TikTok’s CEO Shou Zi Chew expressed confidence recently that the social media company would prevail in a legal challenge against legislation signed into law by Biden.

The bill, passed overwhelmingly by the US Senate, reflects concerns among US lawmakers about potential Chinese access to Americans’ data or the app’s use for surveillance. Biden’s signing sets a deadline for a sale on January 19, one day before his term ends, although he could extend it by three months if ByteDance shows progress.

ByteDance does not publicly disclose financial performance details, including those of its units, but sources suggest that most of its revenue comes from China, primarily from apps like Douyin.

According to two of the sources, ByteDance’s revenues in 2023 rose to nearly $120 billion from $80 billion in 2022. Additionally, one source noted that TikTok’s daily active users in the US make up approximately 5% of ByteDance’s worldwide daily active users.

According to the report, TikTok shares its core algorithms with ByteDance’s domestic apps like the short video platform Douyin.

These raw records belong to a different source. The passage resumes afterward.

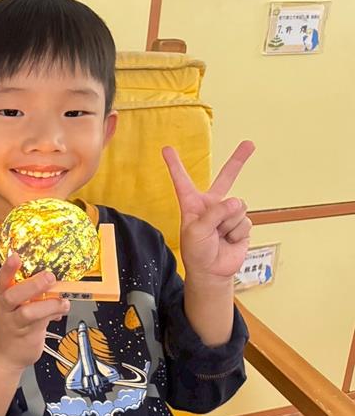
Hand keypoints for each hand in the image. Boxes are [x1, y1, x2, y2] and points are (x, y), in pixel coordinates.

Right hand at [0, 252, 69, 371]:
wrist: (6, 354)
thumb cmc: (14, 323)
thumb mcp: (17, 304)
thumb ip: (33, 292)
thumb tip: (56, 281)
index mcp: (2, 294)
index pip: (2, 279)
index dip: (8, 268)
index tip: (15, 256)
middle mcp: (5, 308)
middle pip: (12, 295)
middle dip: (32, 285)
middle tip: (49, 277)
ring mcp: (14, 322)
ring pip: (28, 312)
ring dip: (48, 305)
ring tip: (62, 302)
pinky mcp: (26, 335)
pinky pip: (41, 323)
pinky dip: (54, 314)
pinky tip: (62, 309)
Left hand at [162, 141, 254, 281]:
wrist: (211, 271)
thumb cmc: (196, 251)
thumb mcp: (196, 231)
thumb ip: (214, 214)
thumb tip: (237, 201)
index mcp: (192, 204)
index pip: (182, 180)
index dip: (174, 164)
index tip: (166, 148)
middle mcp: (211, 205)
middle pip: (226, 178)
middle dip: (238, 160)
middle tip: (249, 144)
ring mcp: (228, 214)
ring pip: (237, 207)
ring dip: (228, 224)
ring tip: (219, 236)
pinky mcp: (241, 224)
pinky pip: (245, 221)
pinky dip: (237, 232)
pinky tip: (229, 240)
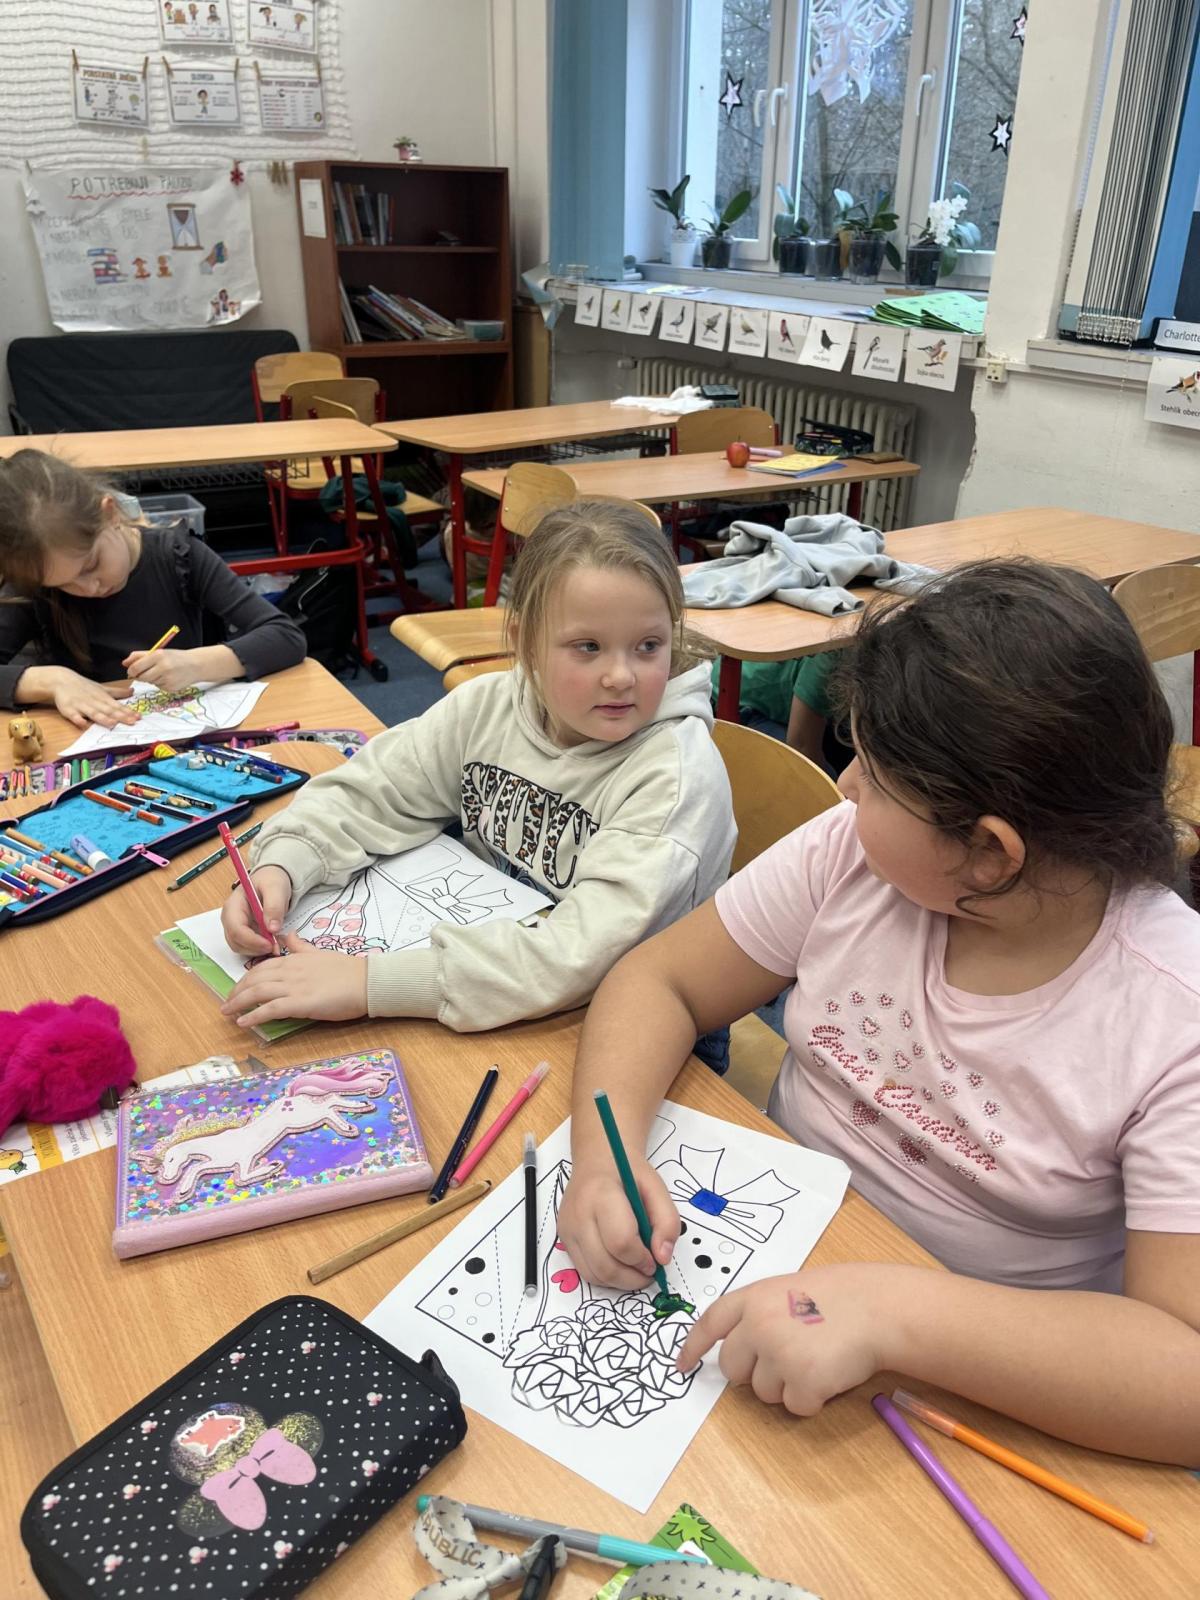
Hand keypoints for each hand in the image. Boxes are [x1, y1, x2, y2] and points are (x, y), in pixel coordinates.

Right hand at [49, 669, 139, 730]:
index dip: (128, 711)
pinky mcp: (68, 709)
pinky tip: (83, 724)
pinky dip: (78, 719)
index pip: (117, 706)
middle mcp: (94, 702)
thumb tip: (133, 691)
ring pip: (93, 713)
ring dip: (103, 718)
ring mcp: (81, 706)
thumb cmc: (84, 687)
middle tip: (132, 722)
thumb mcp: (102, 688)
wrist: (61, 680)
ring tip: (112, 724)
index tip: (138, 717)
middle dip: (120, 716)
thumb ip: (117, 692)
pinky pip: (74, 716)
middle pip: (108, 710)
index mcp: (103, 697)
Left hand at [121, 647, 200, 691]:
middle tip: (148, 671)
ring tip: (162, 672)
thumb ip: (139, 656)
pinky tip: (168, 678)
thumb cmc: (175, 658)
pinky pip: (158, 687)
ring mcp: (168, 679)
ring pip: (150, 682)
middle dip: (141, 676)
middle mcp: (163, 667)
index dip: (131, 671)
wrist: (196, 665)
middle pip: (141, 677)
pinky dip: (160, 683)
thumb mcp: (158, 652)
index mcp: (158, 656)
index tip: (132, 671)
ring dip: (152, 679)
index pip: (136, 667)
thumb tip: (124, 663)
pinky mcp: (171, 688)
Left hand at [219, 934, 367, 1026]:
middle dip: (237, 991)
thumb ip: (300, 946)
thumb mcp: (320, 953)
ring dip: (239, 1003)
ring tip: (228, 1013)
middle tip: (227, 1004)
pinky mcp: (301, 1003)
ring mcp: (295, 986)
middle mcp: (290, 971)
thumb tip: (287, 935)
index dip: (246, 979)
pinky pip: (270, 1009)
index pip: (262, 967)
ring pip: (258, 992)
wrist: (366, 982)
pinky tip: (243, 1023)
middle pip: (254, 979)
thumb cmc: (348, 970)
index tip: (238, 989)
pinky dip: (254, 1016)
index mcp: (295, 959)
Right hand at [220, 865, 291, 956]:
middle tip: (276, 948)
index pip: (235, 929)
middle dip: (255, 948)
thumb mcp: (275, 888)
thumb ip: (274, 906)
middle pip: (235, 942)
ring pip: (241, 948)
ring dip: (257, 951)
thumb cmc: (270, 881)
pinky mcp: (243, 934)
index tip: (270, 944)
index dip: (252, 940)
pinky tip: (272, 943)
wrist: (271, 881)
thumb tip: (272, 928)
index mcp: (233, 905)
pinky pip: (248, 947)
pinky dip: (259, 949)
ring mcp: (235, 927)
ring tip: (276, 944)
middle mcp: (230, 919)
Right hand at [557, 1157, 679, 1290]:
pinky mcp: (563, 1238)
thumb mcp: (656, 1188)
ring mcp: (567, 1228)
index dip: (642, 1259)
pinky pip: (585, 1270)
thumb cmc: (628, 1173)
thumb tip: (662, 1258)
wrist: (598, 1160)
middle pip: (604, 1265)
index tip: (655, 1260)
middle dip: (632, 1277)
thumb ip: (667, 1222)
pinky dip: (606, 1276)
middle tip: (649, 1272)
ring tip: (637, 1270)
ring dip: (620, 1282)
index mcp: (602, 1194)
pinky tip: (621, 1265)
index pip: (620, 1242)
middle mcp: (578, 1214)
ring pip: (593, 1275)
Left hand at [677, 1264, 890, 1414]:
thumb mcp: (789, 1290)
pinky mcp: (802, 1380)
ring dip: (787, 1385)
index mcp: (753, 1298)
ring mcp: (778, 1353)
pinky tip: (830, 1373)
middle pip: (732, 1368)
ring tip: (817, 1356)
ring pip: (763, 1392)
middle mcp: (758, 1324)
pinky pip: (795, 1406)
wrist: (878, 1307)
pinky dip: (812, 1399)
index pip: (710, 1323)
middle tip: (788, 1358)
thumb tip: (740, 1348)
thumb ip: (760, 1313)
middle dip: (753, 1373)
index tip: (681, 1365)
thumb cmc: (840, 1297)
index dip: (693, 1346)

Additionally, one of the sources stated that these algorithms are considered superior to those of ByteDance’s rivals such as Tencent and Xiaohongshu.

The sources highlighted that divesting TikTok along with its algorithms would be unfeasible due to the intellectual property license being registered under ByteDance in China.

Furthermore, the sources emphasized that the process of separating the algorithms from TikTok’s US assets would be exceedingly complex, leading ByteDance to unlikely consider this option.